▶ [PROBLEM STATEMENT]
Copy out the passage of the solar power text starting at "So is that a" and ending at "for water heating.", substituting "oil lamps" for "kerosene lanterns" wherever it occurs.

▶ [TEXT EXCERPT]
----
So is that a yes or a no, Hermit? Do you think the English will still retain the ability to generate electricity by other means if they install solar? Or do you think they actually will be reduced to either darkness and kerosene lanterns? Also, is this likely to interfere with our receiving new episodes of Doctor Who? Should we be making arrangements with the BBC to start filming it here once England falls into the dark ages again?
I watched a Grand Designs progamme just yesterday and the comment about the PV panel implied that it was a compound PV/Thermal water heating unit such as the SOLiMPEKS. This might, if true, explain the system small size if it seen as being mostly for water heating.
BilB, having a combined PV and solar water heater might be handy for people in the UK and other places where they might have limited roof space, but here a cheap and simple method for people with existing electric hot water systems would be just put some extra solar panels on the roof and put a timer on the hot water system. A simple method of solar energy storage.
I just came across some statistics. Italy gets 7.8% of its total electricity use from solar, Germany 6.2%, and Greece 5.8%. China and the US both currently get less than 1% but obviously neither country is going to stay at that low level. This year Australia may get up to 3% of its total electricity use from solar, but I don’t have a solid figure for that. Clearly Australia will have no trouble exceeding Italy’s current 7.8% and it’s very unclear what the actual end point may be. If electricity retailers maintain high daytime prices for grid electricity then basically every home and business is going to have an incentive to minimise their consumption of grid electricity and with the cost of solar continuing to decline we could end up with a humongous amount of point of use solar.
----
▶ [INFORMATION]
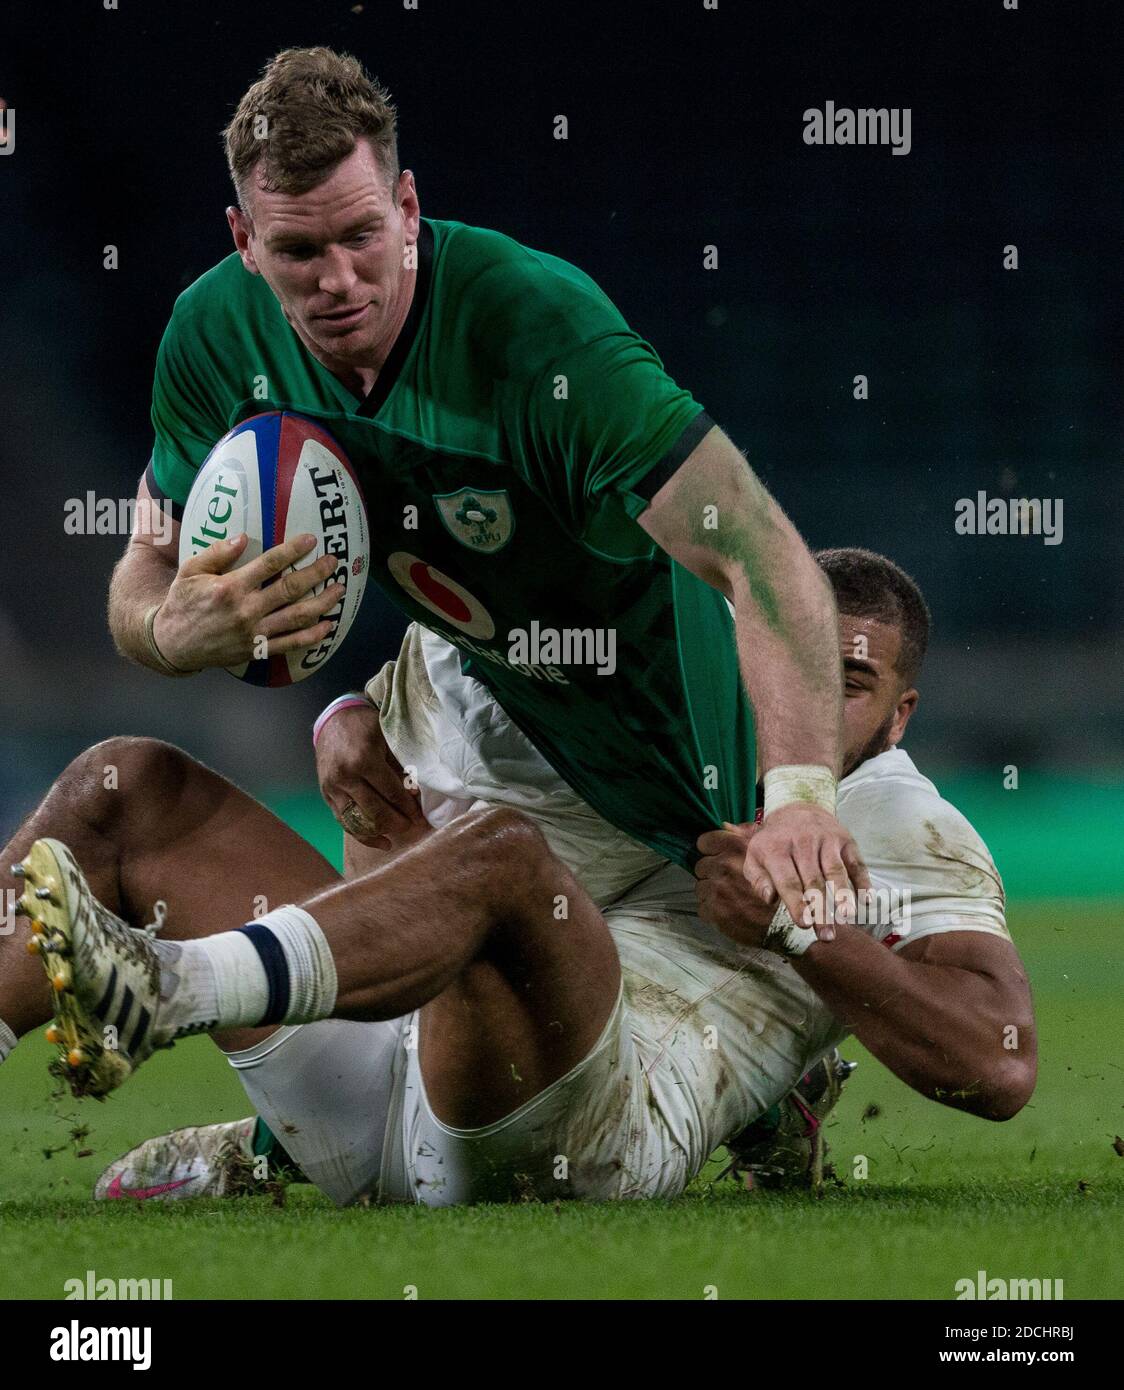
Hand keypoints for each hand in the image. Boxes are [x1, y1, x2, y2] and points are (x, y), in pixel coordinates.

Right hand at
----
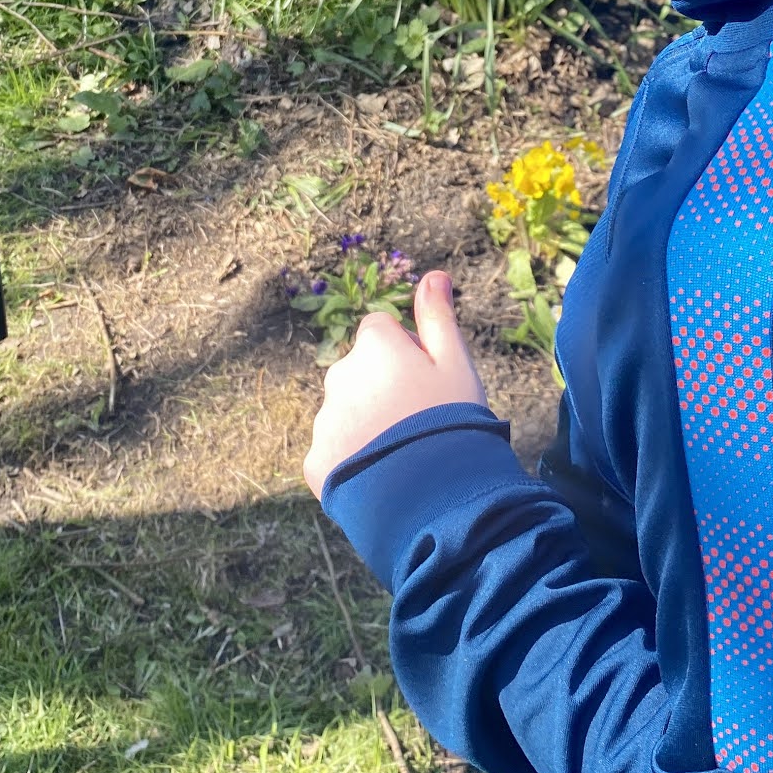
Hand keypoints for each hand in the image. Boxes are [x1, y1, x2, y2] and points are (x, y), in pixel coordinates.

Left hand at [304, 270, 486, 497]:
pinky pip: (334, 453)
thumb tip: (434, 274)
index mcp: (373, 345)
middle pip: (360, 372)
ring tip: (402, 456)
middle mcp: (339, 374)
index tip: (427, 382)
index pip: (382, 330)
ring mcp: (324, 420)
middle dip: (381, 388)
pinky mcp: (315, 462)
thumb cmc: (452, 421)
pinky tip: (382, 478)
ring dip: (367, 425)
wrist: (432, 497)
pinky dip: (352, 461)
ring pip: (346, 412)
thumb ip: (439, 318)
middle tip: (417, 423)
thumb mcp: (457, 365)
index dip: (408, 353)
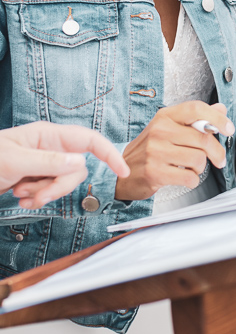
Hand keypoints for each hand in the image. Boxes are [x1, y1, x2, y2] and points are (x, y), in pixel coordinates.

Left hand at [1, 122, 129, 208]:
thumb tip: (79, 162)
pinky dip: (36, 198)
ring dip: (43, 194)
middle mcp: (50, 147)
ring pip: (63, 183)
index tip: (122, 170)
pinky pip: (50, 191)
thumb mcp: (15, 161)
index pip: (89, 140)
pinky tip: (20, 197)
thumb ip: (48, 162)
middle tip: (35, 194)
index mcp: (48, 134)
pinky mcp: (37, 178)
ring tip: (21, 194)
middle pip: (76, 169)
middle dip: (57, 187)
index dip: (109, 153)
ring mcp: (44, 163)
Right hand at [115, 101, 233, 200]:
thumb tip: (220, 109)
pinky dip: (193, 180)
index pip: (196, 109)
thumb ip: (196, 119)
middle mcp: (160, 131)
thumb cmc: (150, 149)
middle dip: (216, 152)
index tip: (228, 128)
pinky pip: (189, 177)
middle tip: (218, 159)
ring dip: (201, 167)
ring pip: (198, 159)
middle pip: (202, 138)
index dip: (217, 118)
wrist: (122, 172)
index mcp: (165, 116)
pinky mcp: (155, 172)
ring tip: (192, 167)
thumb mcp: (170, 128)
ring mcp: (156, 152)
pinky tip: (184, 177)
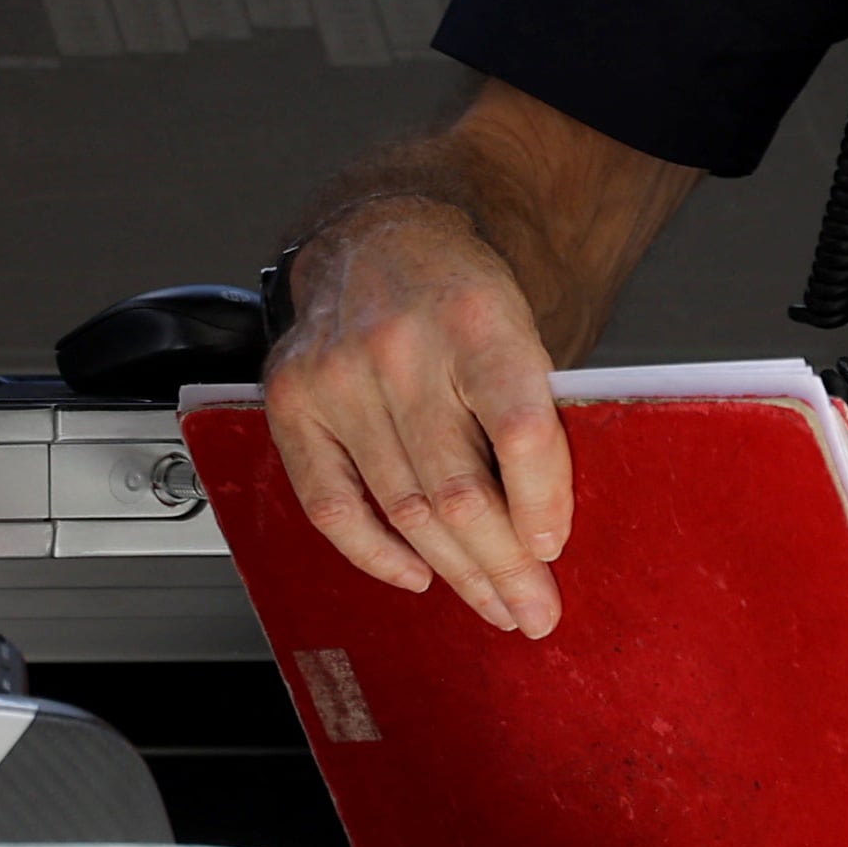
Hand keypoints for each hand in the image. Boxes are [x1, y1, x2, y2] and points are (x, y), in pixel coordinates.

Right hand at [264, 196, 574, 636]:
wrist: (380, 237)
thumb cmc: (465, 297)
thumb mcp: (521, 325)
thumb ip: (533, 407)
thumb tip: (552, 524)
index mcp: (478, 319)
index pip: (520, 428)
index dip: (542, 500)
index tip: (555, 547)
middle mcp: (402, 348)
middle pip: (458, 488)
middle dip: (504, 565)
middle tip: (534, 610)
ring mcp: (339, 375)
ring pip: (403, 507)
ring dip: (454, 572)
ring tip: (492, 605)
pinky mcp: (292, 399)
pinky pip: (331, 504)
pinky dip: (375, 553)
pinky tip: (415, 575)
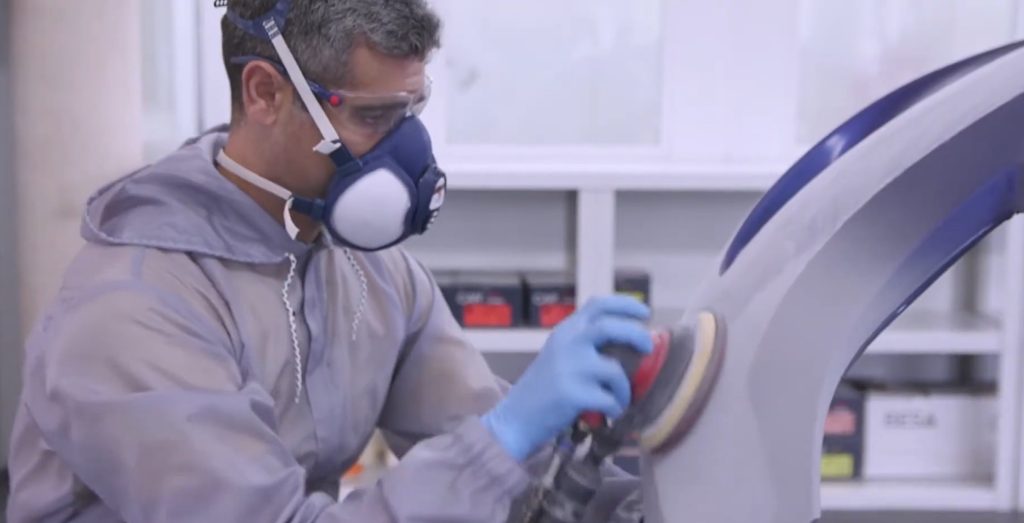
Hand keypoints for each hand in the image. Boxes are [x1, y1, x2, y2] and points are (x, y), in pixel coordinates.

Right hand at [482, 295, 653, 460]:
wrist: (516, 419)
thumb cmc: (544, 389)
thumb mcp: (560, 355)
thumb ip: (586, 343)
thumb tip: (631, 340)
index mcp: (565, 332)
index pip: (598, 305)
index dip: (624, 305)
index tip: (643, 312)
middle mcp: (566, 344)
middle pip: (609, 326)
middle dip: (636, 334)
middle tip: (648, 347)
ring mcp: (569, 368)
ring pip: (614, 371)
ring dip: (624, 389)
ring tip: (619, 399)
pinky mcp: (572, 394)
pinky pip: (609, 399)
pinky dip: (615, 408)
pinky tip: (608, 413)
----
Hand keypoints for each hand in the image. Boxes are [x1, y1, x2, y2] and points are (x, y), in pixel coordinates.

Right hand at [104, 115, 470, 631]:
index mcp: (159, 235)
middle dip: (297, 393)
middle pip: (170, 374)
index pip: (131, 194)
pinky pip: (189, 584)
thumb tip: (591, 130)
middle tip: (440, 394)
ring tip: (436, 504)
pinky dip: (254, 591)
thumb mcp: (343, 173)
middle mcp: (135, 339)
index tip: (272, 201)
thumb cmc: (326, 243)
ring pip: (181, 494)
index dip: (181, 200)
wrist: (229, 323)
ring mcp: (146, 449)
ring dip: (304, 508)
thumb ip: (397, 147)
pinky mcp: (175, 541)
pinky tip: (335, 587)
----
▶ [SOLUTION]
So is that a yes or a no, Hermit? Do you think the English will still retain the ability to generate electricity by other means if they install solar? Or do you think they actually will be reduced to either darkness and oil lamps? Also, is this likely to interfere with our receiving new episodes of Doctor Who? Should we be making arrangements with the BBC to start filming it here once England falls into the dark ages again?
I watched a Grand Designs progamme just yesterday and the comment about the PV panel implied that it was a compound PV/Thermal water heating unit such as the SOLiMPEKS. This might, if true, explain the system small size if it seen as being mostly for water heating.